====== Extracted information
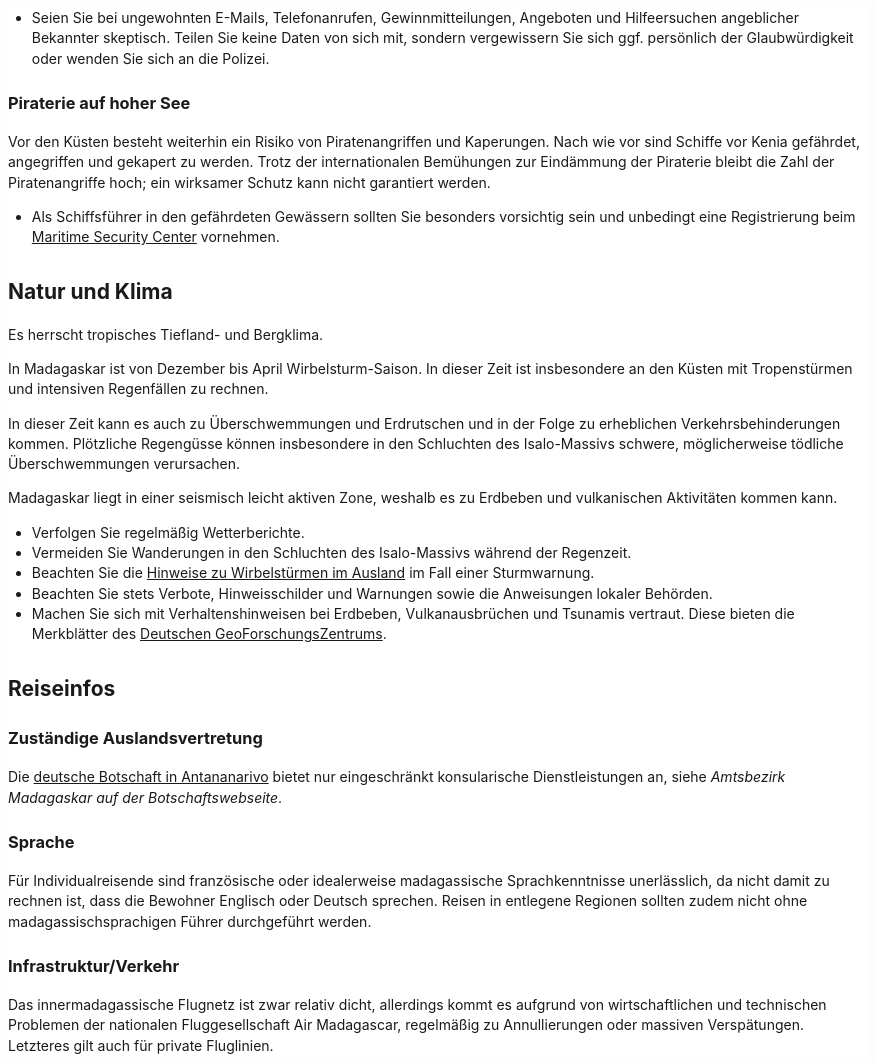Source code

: * Seien Sie bei ungewohnten E-Mails, Telefonanrufen, Gewinnmitteilungen, Angeboten und Hilfeersuchen angeblicher Bekannter skeptisch. Teilen Sie keine Daten von sich mit, sondern vergewissern Sie sich ggf. persönlich der Glaubwürdigkeit oder wenden Sie sich an die Polizei.

### Piraterie auf hoher See

Vor den Küsten besteht weiterhin ein Risiko von Piratenangriffen und Kaperungen. Nach wie vor sind Schiffe vor Kenia gefährdet, angegriffen und gekapert zu werden. Trotz der internationalen Bemühungen zur Eindämmung der Piraterie bleibt die Zahl der Piratenangriffe hoch; ein wirksamer Schutz kann nicht garantiert werden.

* Als Schiffsführer in den gefährdeten Gewässern sollten Sie besonders vorsichtig sein und unbedingt eine Registrierung beim [Maritime Security Center](http://www.mschoa.org/) vornehmen.

## Natur und Klima

Es herrscht tropisches Tiefland- und Bergklima.  

In Madagaskar ist von Dezember bis April Wirbelsturm-Saison. In dieser Zeit ist insbesondere an den Küsten mit Tropenstürmen und intensiven Regenfällen zu rechnen.  

In dieser Zeit kann es auch zu Überschwemmungen und Erdrutschen und in der Folge zu erheblichen Verkehrsbehinderungen kommen. Plötzliche Regengüsse können insbesondere in den Schluchten des Isalo-Massivs schwere, möglicherweise tödliche Überschwemmungen verursachen.

Madagaskar liegt in einer seismisch leicht aktiven Zone, weshalb es zu Erdbeben und vulkanischen Aktivitäten kommen kann.

* Verfolgen Sie regelmäßig Wetterberichte.
* Vermeiden Sie Wanderungen in den Schluchten des Isalo-Massivs während der Regenzeit.
* Beachten Sie die [Hinweise zu Wirbelstürmen im Ausland](https://www.auswaertiges-amt.de/de/ReiseUndSicherheit/-/200794 "Hinweise zu Wirbelstürmen im Ausland") im Fall einer Sturmwarnung.
* Beachten Sie stets Verbote, Hinweisschilder und Warnungen sowie die Anweisungen lokaler Behörden.
* Machen Sie sich mit Verhaltenshinweisen bei Erdbeben, Vulkanausbrüchen und Tsunamis vertraut. Diese bieten die Merkblätter des [Deutschen GeoForschungsZentrums](https://www.gfz-potsdam.de/presse/infothek "Geoforschungszentrum Potsdam: Merkblätter zu Erdbeben und Tsunamis").

## Reiseinfos

### Zuständige Auslandsvertretung

Die [deutsche Botschaft in Antananarivo](https://antananarivo.diplo.de/mg-de) bietet nur eingeschränkt konsularische Dienstleistungen an, siehe *Amtsbezirk Madagaskar auf der Botschaftswebseite*.

### Sprache

Für Individualreisende sind französische oder idealerweise madagassische Sprachkenntnisse unerlässlich, da nicht damit zu rechnen ist, dass die Bewohner Englisch oder Deutsch sprechen. Reisen in entlegene Regionen sollten zudem nicht ohne madagassischsprachigen Führer durchgeführt werden.

### Infrastruktur/Verkehr

Das innermadagassische Flugnetz ist zwar relativ dicht, allerdings kommt es aufgrund von wirtschaftlichen und technischen Problemen der nationalen Fluggesellschaft Air Madagascar, regelmäßig zu Annullierungen oder massiven Verspätungen. Letzteres gilt auch für private Fluglinien.
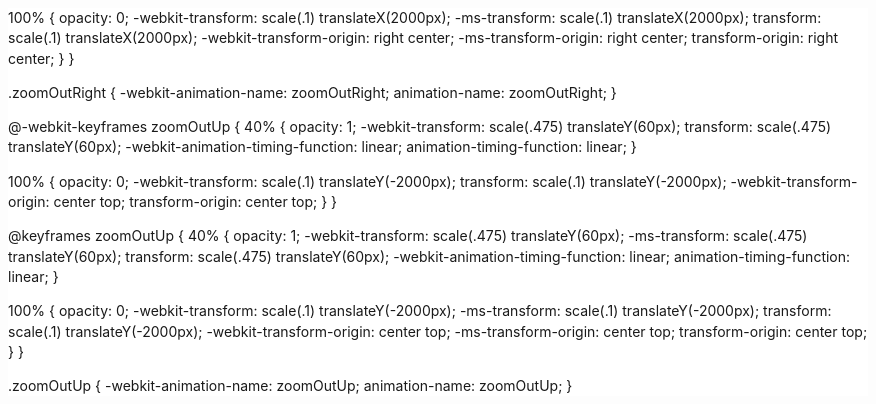   100% {
    opacity: 0;
    -webkit-transform: scale(.1) translateX(2000px);
    -ms-transform: scale(.1) translateX(2000px);
    transform: scale(.1) translateX(2000px);
    -webkit-transform-origin: right center;
    -ms-transform-origin: right center;
    transform-origin: right center;
  }
}

.zoomOutRight {
  -webkit-animation-name: zoomOutRight;
  animation-name: zoomOutRight;
}

@-webkit-keyframes zoomOutUp {
  40% {
    opacity: 1;
    -webkit-transform: scale(.475) translateY(60px);
    transform: scale(.475) translateY(60px);
    -webkit-animation-timing-function: linear;
    animation-timing-function: linear;
  }

  100% {
    opacity: 0;
    -webkit-transform: scale(.1) translateY(-2000px);
    transform: scale(.1) translateY(-2000px);
    -webkit-transform-origin: center top;
    transform-origin: center top;
  }
}

@keyframes zoomOutUp {
  40% {
    opacity: 1;
    -webkit-transform: scale(.475) translateY(60px);
    -ms-transform: scale(.475) translateY(60px);
    transform: scale(.475) translateY(60px);
    -webkit-animation-timing-function: linear;
    animation-timing-function: linear;
  }

  100% {
    opacity: 0;
    -webkit-transform: scale(.1) translateY(-2000px);
    -ms-transform: scale(.1) translateY(-2000px);
    transform: scale(.1) translateY(-2000px);
    -webkit-transform-origin: center top;
    -ms-transform-origin: center top;
    transform-origin: center top;
  }
}

.zoomOutUp {
  -webkit-animation-name: zoomOutUp;
  animation-name: zoomOutUp;
}
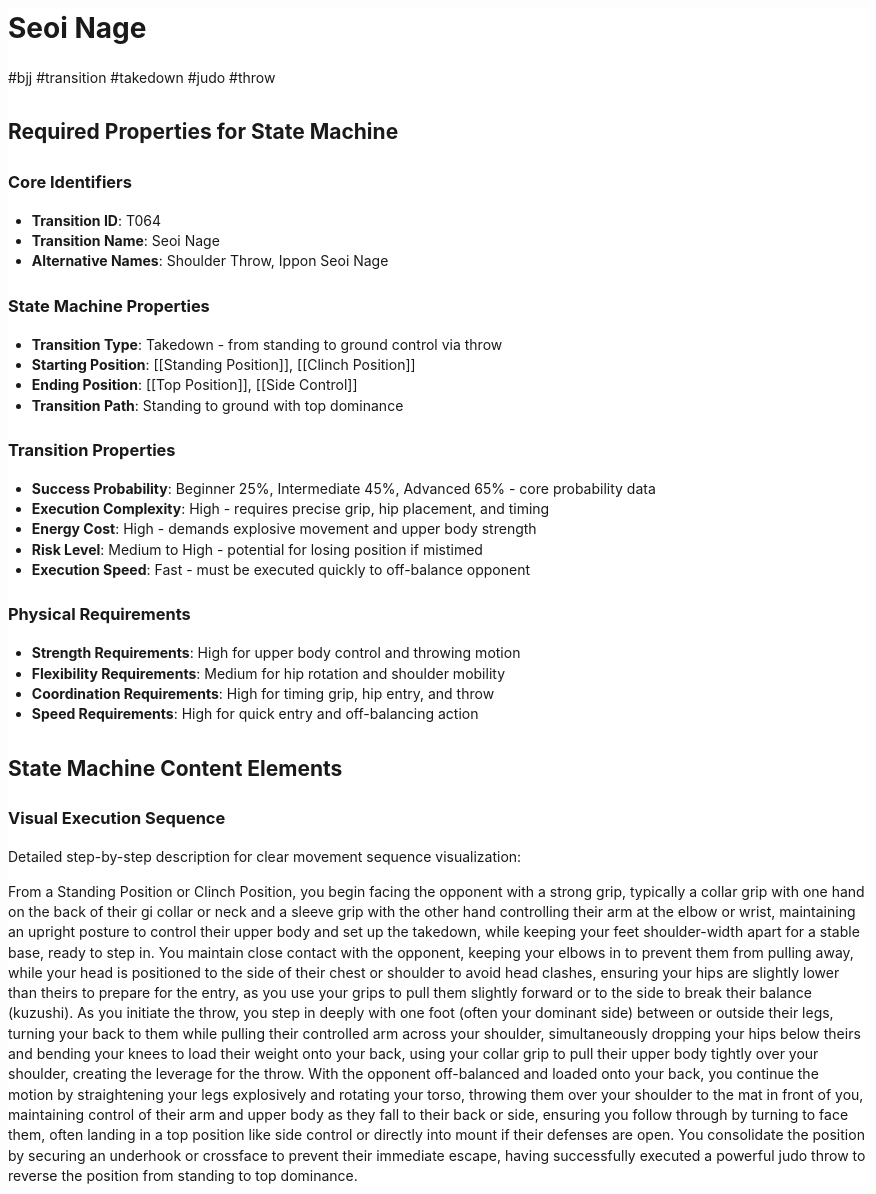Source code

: </script>

# Seoi Nage
#bjj #transition #takedown #judo #throw

## Required Properties for State Machine

### Core Identifiers
- **Transition ID**: T064
- **Transition Name**: Seoi Nage
- **Alternative Names**: Shoulder Throw, Ippon Seoi Nage

### State Machine Properties
- **Transition Type**: Takedown - from standing to ground control via throw
- **Starting Position**: [[Standing Position]], [[Clinch Position]]
- **Ending Position**: [[Top Position]], [[Side Control]]
- **Transition Path**: Standing to ground with top dominance

### Transition Properties
- **Success Probability**: Beginner 25%, Intermediate 45%, Advanced 65% - core probability data
- **Execution Complexity**: High - requires precise grip, hip placement, and timing
- **Energy Cost**: High - demands explosive movement and upper body strength
- **Risk Level**: Medium to High - potential for losing position if mistimed
- **Execution Speed**: Fast - must be executed quickly to off-balance opponent

### Physical Requirements
- **Strength Requirements**: High for upper body control and throwing motion
- **Flexibility Requirements**: Medium for hip rotation and shoulder mobility
- **Coordination Requirements**: High for timing grip, hip entry, and throw
- **Speed Requirements**: High for quick entry and off-balancing action

## State Machine Content Elements

### Visual Execution Sequence
Detailed step-by-step description for clear movement sequence visualization:

From a Standing Position or Clinch Position, you begin facing the opponent with a strong grip, typically a collar grip with one hand on the back of their gi collar or neck and a sleeve grip with the other hand controlling their arm at the elbow or wrist, maintaining an upright posture to control their upper body and set up the takedown, while keeping your feet shoulder-width apart for a stable base, ready to step in. You maintain close contact with the opponent, keeping your elbows in to prevent them from pulling away, while your head is positioned to the side of their chest or shoulder to avoid head clashes, ensuring your hips are slightly lower than theirs to prepare for the entry, as you use your grips to pull them slightly forward or to the side to break their balance (kuzushi). As you initiate the throw, you step in deeply with one foot (often your dominant side) between or outside their legs, turning your back to them while pulling their controlled arm across your shoulder, simultaneously dropping your hips below theirs and bending your knees to load their weight onto your back, using your collar grip to pull their upper body tightly over your shoulder, creating the leverage for the throw. With the opponent off-balanced and loaded onto your back, you continue the motion by straightening your legs explosively and rotating your torso, throwing them over your shoulder to the mat in front of you, maintaining control of their arm and upper body as they fall to their back or side, ensuring you follow through by turning to face them, often landing in a top position like side control or directly into mount if their defenses are open. You consolidate the position by securing an underhook or crossface to prevent their immediate escape, having successfully executed a powerful judo throw to reverse the position from standing to top dominance.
============
_Task description_. Your task is to copy each line of the data above that holds "translateX".

_Your response_.
    -webkit-transform: scale(.1) translateX(2000px);
    -ms-transform: scale(.1) translateX(2000px);
    transform: scale(.1) translateX(2000px);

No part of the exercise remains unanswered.